Vetiver was similar. I had a vague idea of what I thought it smelt like and each time I added another quality vetiver-based scent to my limbic palette, I realised the enormous complexity of this raw material. Geographic factors play a part too, vetiver from Réunion (Bourbon Vétiver) is considered the finest, but the crops from Java, India (where it is known as Khus), Indonesia and especially Haiti all have different qualities and aromas. The highest quality oil is extracted from roots that have been matured like game for 18-24 months. Steam distillation is used and the oil produced is allowed to mature further, the deeper rounder facets of the oil appearing as the vetiver ages.

The Haitian vetiver in Cœur de Vétiver Sacré has a tart dry lemon aspect that emerges as the scent settles. It plays well with the ginger and orange and sets the scene well for the lusher smokier elements that follow on. I have learned slowly to love this strange note, not as a supporting player where it certainly has a role, but as a principal character, fully formed, multi-facetted and ultimately keeping just a little back for each performance. It’s a similar journey I took with iris/orris and white lilies, sampling, breathing, wearing and loving. So even though I have a much clearer emotional set of associations in my head, I hope I can still be surprised by incarnations of vetiver to come.

It’s been very wet and cold here in the Athens of the North recently and I have been wrapped up in this wonderful fragrance again. Its grassy sweet inhalations are superb doused on scarves and skin. The cashmere I wound on this morning smelt incredible, of crumbled soil and yoghurt-coated apricots. Sadly, L’Artisan Parfumeur have decided to discontinue it (along with Bertrand Duchaufour’s glorious Vanille Absolument, Fleur de Liane and Verte Violette). The official line that it doesn’t sell and is very expensive to make (the default excuse these days for discontinuing anything..)is easily countered with: Make less of the more expensive perfumes then when they sell out, aficionados will wait for new batches of their favourites.* Its all about exclusivity and specialty. Niche has this advantage over mainstream and high street fragrance. I like wearing something different, many of us do, we search out the obscure so we smell leftfield. If I had to wait for bottles of my beloved Vanille to arrive back in stock then I would, at least I would know I would be wearing it again. Now for the second time in three years I will have to look for something to define my skin. I have of course stocked up on the delicious boozy Vanille…
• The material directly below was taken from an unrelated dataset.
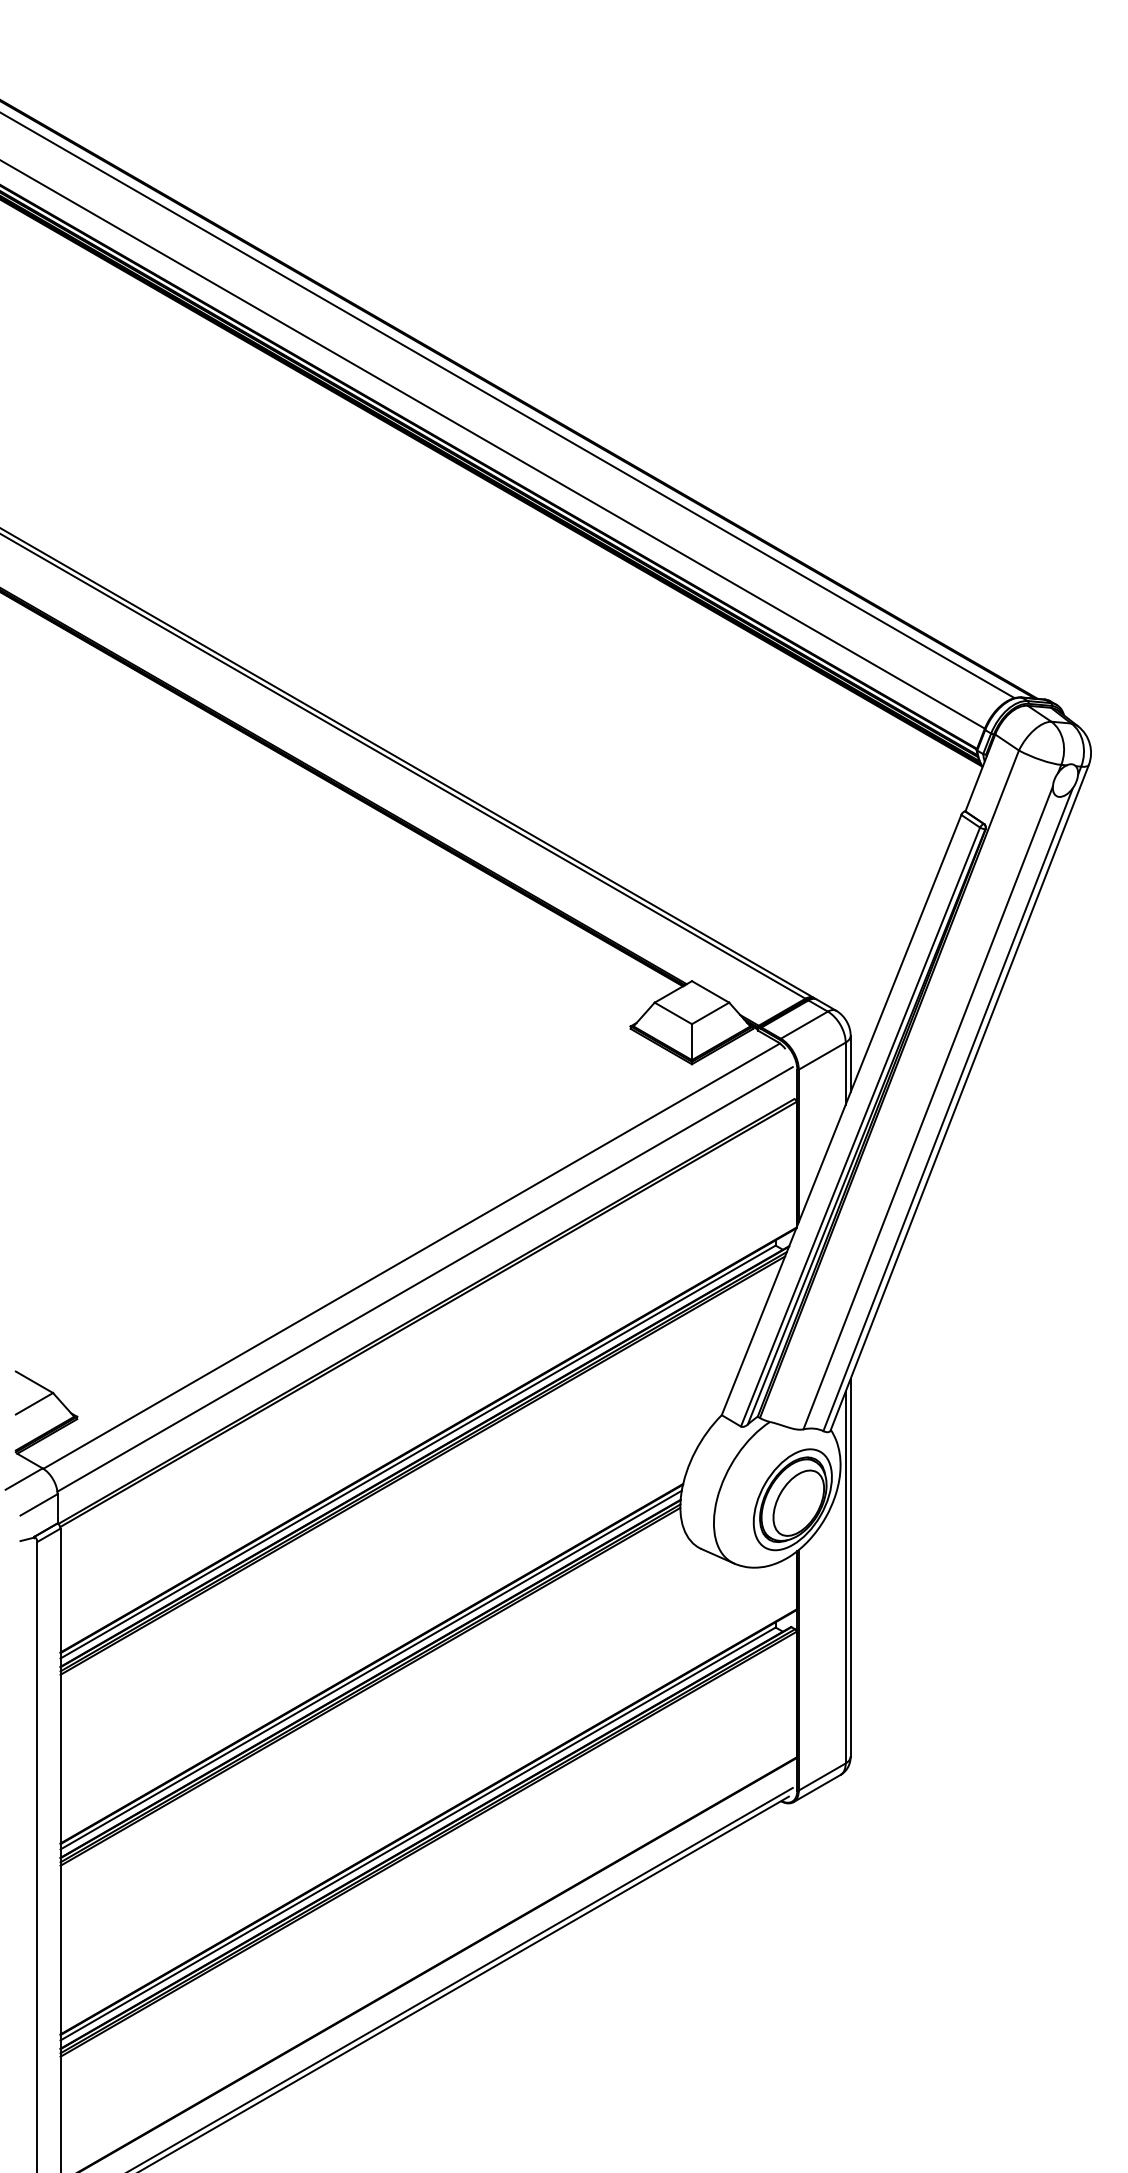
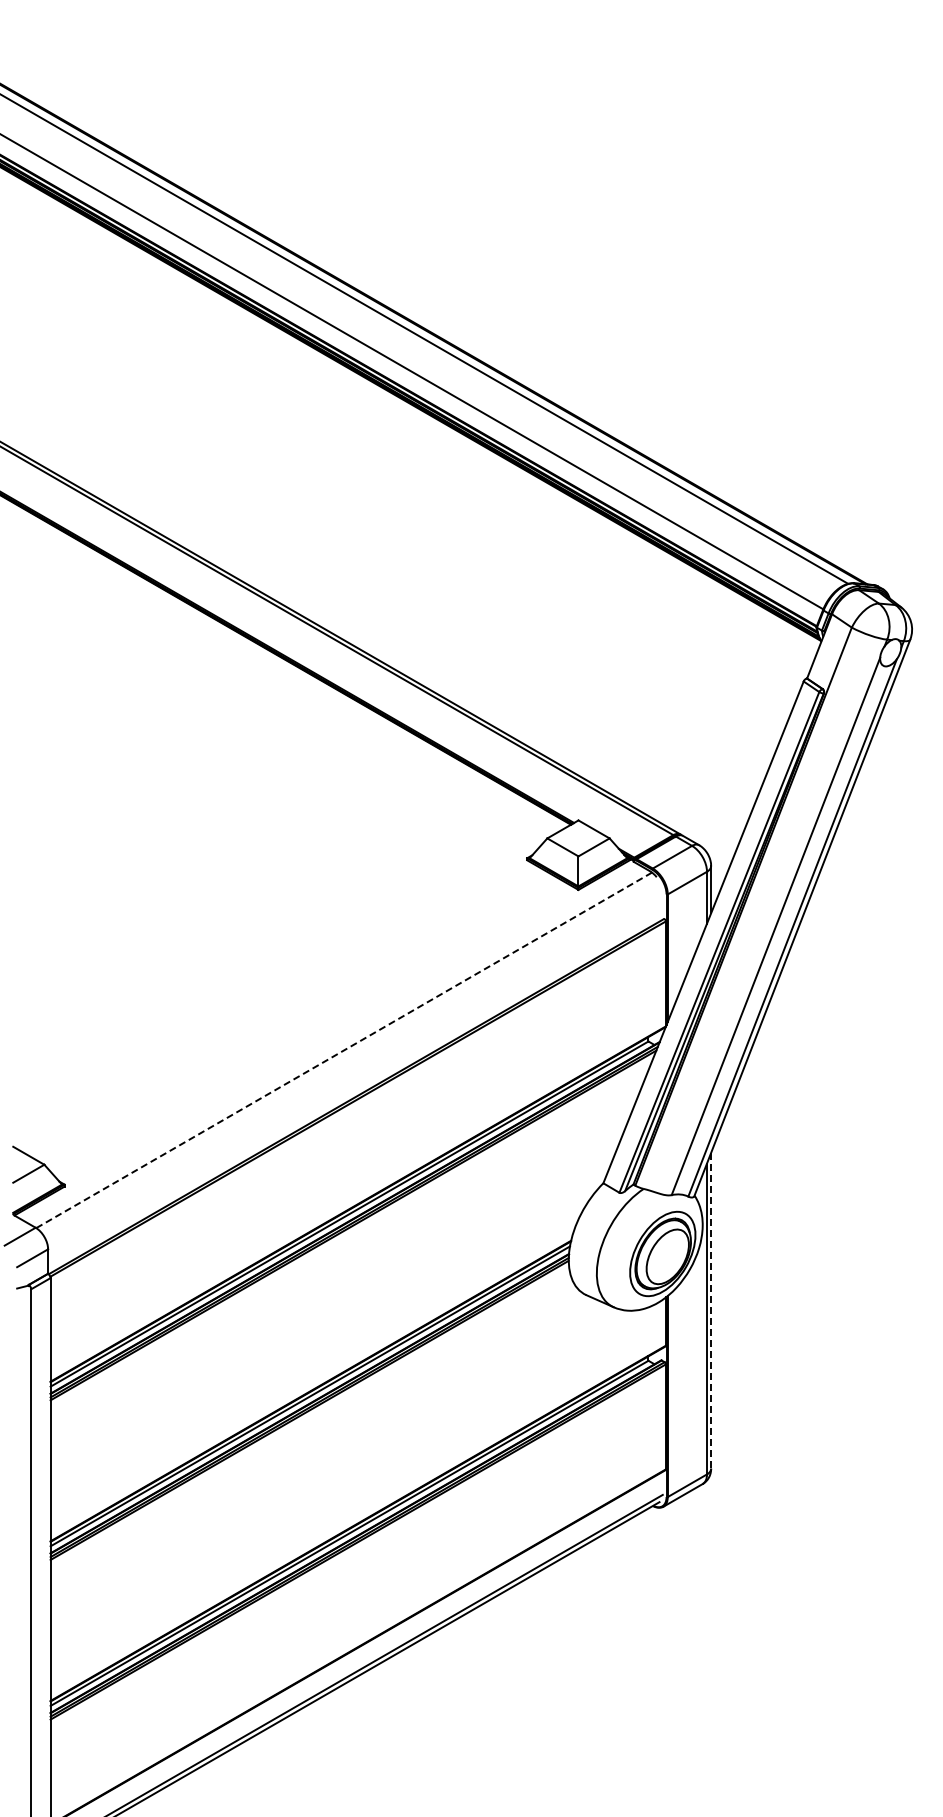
line: (412, 1256) -> (344, 1050), solid -> dashed
line: (425, 1279) -> (355, 1069), removed
line: (851, 1567) -> (711, 1310), solid -> dashed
I don’t wear Cœur de Vétiver Sacré everyday; it is part of my wardrobe of perfume I choose from depending on my mood, clothing, season etc. Right now it’s a scent for cold and unpredictable squally days. It stabilises me.  I’m mixing it with Voleur des Roses from L’Artisan or Velvet Rose & Oud from Jo Malone, both of which have sweet earthy rose notes that marry well with the smoky fruits and grasses of Cœur. But I would like to know I could still get it. Of all the vetiver fragrances I have tried, it is the one that loves my skin the most. I will mourn its passing.


For now I will savour what I have left of my Cœur de Vétiver Sacré and the bottle I have put aside in my cellar. I have realised over the years there is little point in making a scented fuss as the decisions have already been signed off and implemented. But I wanted to write this post to celebrate the understated and enveloping beauty of one of the most elegant and interesting portraits of vetiver I have worn. RIP, Cœur de Vétiver Sacré. 

*Since finishing this piece, I have heard that L’Artisan intend to do just this, create small batches of some of their fragrances to keep connoisseurs content and scented in their favourites.